What is required:
Could you reproduce the lines below from the one with "What can be" through the one with "My first experience"? Keep both ends and add nothing.

-*-

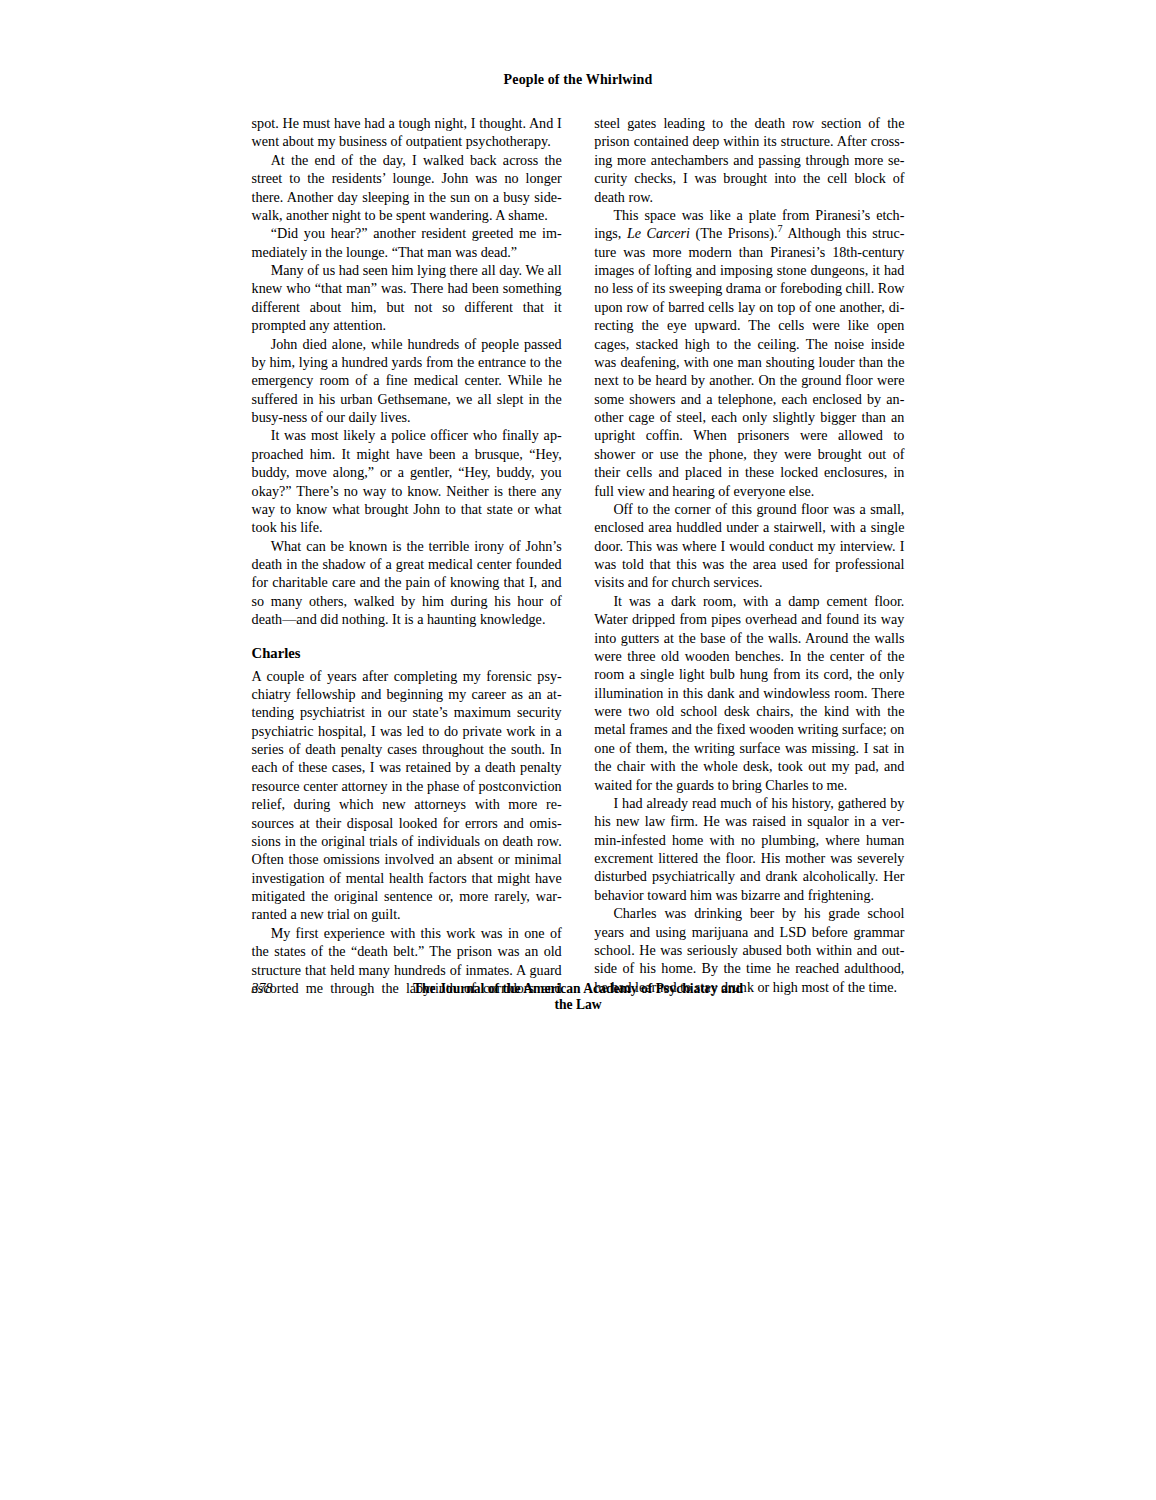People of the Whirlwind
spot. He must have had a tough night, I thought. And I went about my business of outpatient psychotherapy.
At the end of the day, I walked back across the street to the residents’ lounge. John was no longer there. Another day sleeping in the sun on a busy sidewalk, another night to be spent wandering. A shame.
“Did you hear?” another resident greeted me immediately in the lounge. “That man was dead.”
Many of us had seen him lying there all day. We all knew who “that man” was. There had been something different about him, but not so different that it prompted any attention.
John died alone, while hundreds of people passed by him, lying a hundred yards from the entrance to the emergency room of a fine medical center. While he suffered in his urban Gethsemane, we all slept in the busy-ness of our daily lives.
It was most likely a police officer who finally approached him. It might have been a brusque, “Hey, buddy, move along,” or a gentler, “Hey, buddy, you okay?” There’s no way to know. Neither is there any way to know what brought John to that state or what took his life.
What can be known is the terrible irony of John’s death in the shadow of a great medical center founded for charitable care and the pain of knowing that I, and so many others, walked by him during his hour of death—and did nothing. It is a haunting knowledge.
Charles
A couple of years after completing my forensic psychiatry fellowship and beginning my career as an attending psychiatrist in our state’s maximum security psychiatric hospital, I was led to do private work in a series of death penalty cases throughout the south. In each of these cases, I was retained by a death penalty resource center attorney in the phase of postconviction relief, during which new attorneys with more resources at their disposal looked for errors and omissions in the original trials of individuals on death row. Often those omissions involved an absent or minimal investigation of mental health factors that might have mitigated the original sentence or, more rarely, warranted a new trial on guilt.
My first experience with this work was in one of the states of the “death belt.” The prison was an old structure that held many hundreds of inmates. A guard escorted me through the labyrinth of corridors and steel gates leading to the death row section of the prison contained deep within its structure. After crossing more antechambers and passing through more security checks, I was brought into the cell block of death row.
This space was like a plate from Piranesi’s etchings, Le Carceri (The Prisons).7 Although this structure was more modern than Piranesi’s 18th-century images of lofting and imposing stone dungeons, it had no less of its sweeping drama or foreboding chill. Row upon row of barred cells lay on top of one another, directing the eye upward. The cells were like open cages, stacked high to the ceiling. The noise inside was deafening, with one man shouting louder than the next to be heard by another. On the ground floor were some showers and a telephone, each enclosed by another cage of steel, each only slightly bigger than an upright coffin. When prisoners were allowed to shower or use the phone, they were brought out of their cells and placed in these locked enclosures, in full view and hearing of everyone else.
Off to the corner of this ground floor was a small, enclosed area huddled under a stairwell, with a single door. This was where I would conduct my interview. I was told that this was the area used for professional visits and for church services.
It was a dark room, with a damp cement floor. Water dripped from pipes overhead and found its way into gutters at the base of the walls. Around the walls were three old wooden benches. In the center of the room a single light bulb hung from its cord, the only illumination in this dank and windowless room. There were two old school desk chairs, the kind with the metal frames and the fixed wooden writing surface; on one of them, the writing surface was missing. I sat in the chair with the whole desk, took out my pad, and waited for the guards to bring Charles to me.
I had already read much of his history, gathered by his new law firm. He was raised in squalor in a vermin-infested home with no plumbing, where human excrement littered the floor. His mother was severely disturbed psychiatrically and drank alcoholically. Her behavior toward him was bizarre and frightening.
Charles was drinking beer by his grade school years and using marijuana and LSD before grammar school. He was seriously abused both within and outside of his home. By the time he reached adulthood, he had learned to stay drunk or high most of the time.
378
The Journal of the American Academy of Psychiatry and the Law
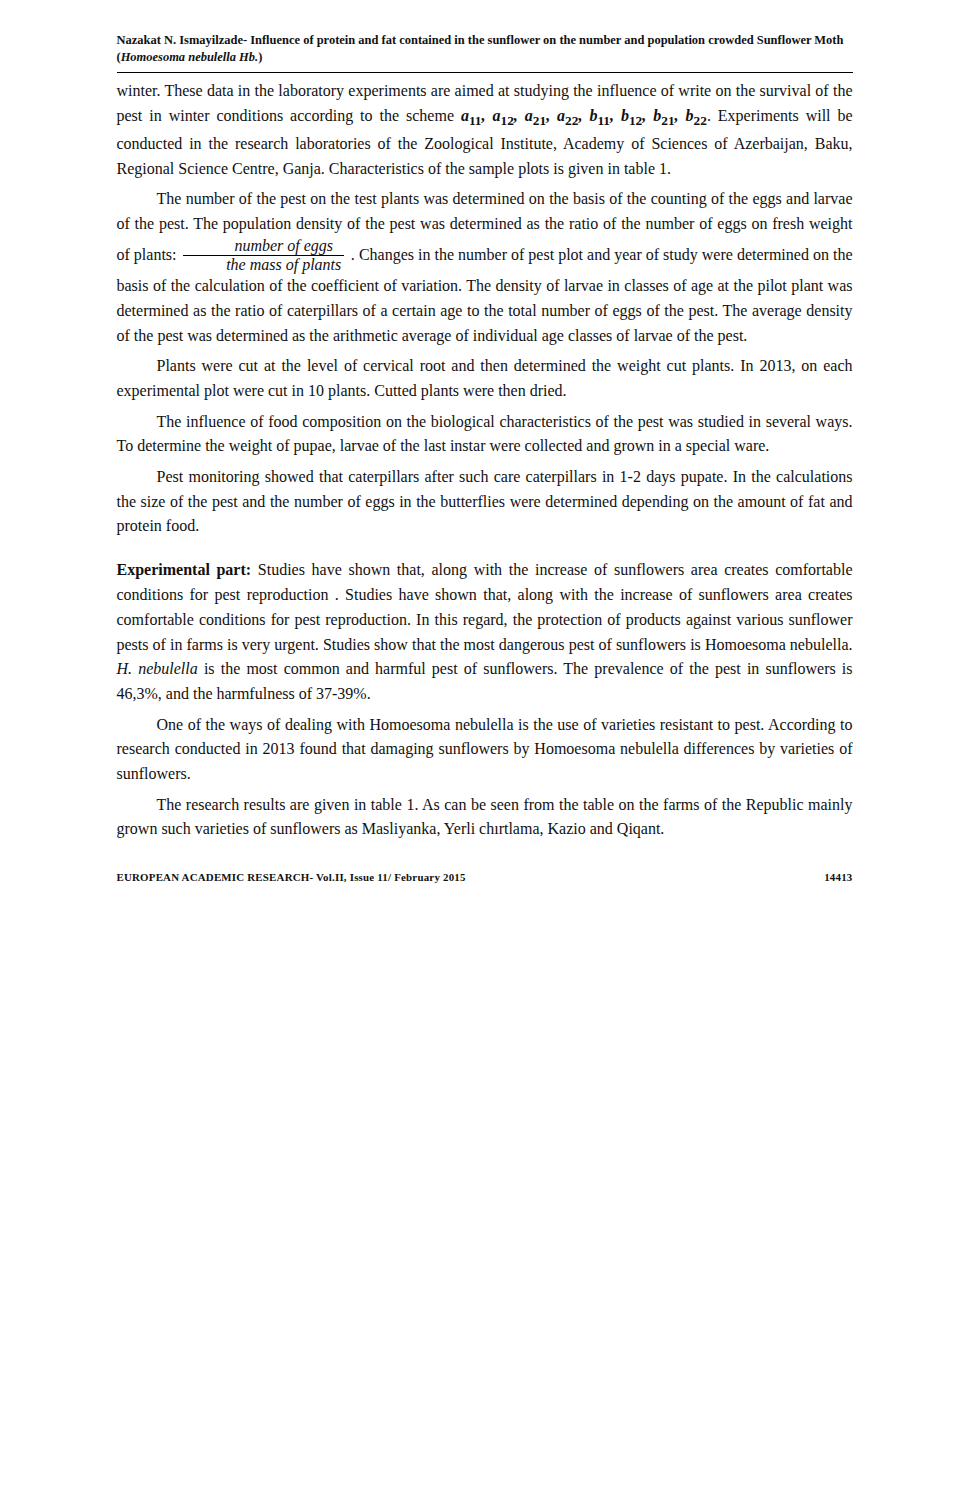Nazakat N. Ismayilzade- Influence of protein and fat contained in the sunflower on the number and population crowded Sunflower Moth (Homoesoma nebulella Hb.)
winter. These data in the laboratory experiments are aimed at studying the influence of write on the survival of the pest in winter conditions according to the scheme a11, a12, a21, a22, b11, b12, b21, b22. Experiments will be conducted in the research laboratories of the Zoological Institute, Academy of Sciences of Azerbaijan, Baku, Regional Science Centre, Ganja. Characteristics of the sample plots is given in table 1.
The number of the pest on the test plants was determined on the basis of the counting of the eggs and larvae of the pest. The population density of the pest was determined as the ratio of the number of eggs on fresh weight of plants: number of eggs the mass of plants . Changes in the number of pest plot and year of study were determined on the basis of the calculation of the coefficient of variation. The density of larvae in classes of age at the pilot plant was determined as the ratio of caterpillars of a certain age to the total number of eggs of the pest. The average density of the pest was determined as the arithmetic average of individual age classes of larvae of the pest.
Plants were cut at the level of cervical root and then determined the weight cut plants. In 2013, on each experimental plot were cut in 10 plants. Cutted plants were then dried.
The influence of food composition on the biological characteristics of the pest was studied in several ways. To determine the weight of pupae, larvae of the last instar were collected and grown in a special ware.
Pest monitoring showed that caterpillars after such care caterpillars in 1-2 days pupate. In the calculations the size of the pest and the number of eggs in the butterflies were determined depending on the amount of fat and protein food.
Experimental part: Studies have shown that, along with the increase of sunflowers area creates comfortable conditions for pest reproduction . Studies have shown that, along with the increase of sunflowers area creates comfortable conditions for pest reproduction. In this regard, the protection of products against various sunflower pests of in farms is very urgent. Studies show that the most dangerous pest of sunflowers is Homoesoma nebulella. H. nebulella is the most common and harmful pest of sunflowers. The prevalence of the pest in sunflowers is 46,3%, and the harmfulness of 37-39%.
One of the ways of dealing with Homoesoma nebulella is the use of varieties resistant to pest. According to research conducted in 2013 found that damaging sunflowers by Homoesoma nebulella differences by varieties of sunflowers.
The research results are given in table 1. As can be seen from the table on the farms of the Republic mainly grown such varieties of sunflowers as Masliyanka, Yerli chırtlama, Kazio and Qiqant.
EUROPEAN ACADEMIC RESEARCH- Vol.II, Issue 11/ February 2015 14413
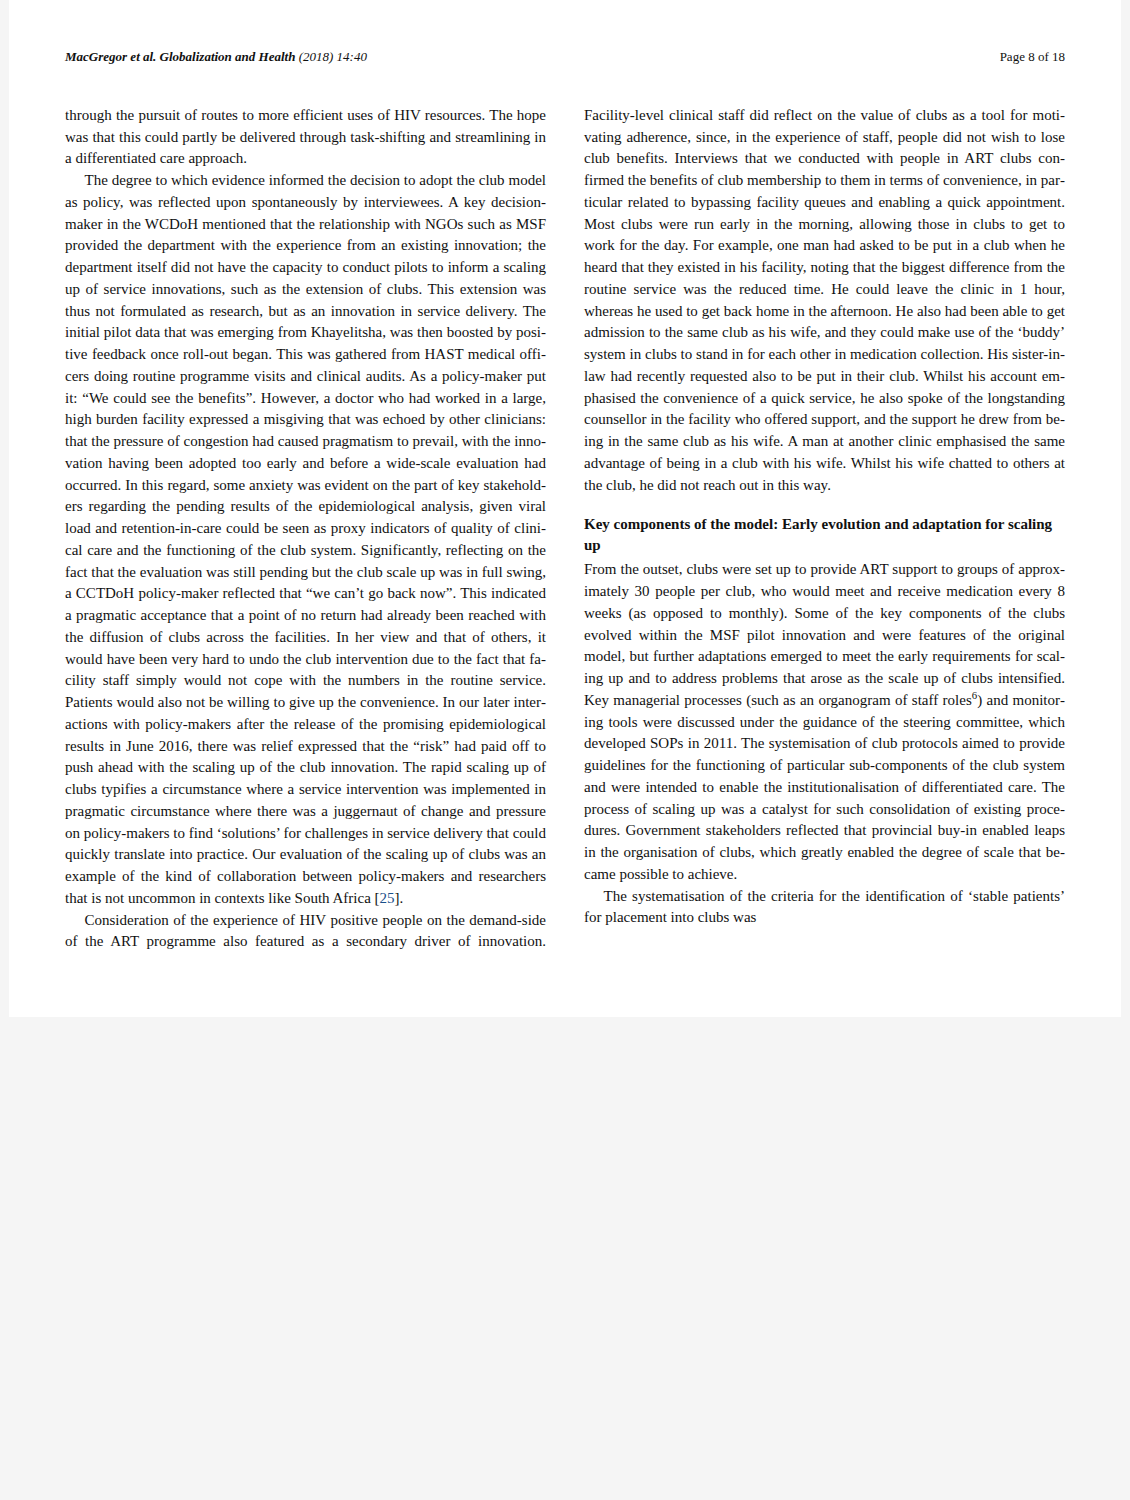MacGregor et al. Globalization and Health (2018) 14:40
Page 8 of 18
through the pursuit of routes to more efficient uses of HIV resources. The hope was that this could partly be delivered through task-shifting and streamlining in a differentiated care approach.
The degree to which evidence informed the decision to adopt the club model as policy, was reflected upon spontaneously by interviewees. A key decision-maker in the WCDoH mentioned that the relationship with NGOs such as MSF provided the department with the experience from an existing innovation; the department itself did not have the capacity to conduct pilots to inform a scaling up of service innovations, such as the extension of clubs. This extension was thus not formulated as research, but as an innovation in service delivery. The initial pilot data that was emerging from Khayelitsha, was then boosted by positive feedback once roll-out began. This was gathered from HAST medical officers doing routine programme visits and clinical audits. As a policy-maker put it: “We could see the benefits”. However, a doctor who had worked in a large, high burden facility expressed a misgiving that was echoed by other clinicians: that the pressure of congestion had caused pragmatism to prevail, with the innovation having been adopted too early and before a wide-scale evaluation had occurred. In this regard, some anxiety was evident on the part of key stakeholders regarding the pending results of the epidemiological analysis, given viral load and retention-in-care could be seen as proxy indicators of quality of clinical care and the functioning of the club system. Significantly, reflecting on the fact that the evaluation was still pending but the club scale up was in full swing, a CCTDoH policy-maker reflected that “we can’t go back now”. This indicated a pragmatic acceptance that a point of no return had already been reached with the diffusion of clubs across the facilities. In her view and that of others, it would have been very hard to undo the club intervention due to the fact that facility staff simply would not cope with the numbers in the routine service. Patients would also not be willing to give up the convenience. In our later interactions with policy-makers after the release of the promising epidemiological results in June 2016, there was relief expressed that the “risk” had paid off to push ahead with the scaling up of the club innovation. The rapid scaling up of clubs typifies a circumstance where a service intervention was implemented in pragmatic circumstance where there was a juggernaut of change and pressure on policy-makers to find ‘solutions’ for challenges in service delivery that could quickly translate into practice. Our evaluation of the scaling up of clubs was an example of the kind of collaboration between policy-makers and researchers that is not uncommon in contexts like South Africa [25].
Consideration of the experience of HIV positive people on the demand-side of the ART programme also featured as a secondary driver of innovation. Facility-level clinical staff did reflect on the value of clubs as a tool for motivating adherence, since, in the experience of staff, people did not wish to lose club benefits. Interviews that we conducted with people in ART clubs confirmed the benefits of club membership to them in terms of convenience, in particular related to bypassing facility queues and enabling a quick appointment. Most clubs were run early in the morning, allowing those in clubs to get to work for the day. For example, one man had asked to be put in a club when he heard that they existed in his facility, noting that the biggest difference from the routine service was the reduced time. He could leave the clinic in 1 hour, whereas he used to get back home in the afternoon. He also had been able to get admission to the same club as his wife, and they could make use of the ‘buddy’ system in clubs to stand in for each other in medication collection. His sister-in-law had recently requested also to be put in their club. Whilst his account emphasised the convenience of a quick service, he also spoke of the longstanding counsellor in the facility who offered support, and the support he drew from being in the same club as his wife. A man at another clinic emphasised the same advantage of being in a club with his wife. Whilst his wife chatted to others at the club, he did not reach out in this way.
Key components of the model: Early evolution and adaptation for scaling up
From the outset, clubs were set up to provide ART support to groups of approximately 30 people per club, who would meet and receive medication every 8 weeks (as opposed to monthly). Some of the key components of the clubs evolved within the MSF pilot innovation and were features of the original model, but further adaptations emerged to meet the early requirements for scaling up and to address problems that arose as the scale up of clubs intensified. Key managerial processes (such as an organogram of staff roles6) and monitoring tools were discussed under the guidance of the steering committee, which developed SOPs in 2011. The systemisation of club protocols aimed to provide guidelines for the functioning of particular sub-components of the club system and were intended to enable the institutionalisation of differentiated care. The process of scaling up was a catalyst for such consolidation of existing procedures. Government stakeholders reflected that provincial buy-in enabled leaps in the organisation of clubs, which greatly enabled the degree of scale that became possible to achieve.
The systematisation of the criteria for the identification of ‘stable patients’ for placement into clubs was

-*-

Task response:
What can be known is the terrible irony of John’s death in the shadow of a great medical center founded for charitable care and the pain of knowing that I, and so many others, walked by him during his hour of death—and did nothing. It is a haunting knowledge.
Charles
A couple of years after completing my forensic psychiatry fellowship and beginning my career as an attending psychiatrist in our state’s maximum security psychiatric hospital, I was led to do private work in a series of death penalty cases throughout the south. In each of these cases, I was retained by a death penalty resource center attorney in the phase of postconviction relief, during which new attorneys with more resources at their disposal looked for errors and omissions in the original trials of individuals on death row. Often those omissions involved an absent or minimal investigation of mental health factors that might have mitigated the original sentence or, more rarely, warranted a new trial on guilt.
My first experience with this work was in one of the states of the “death belt.” The prison was an old structure that held many hundreds of inmates. A guard escorted me through the labyrinth of corridors and steel gates leading to the death row section of the prison contained deep within its structure. After crossing more antechambers and passing through more security checks, I was brought into the cell block of death row.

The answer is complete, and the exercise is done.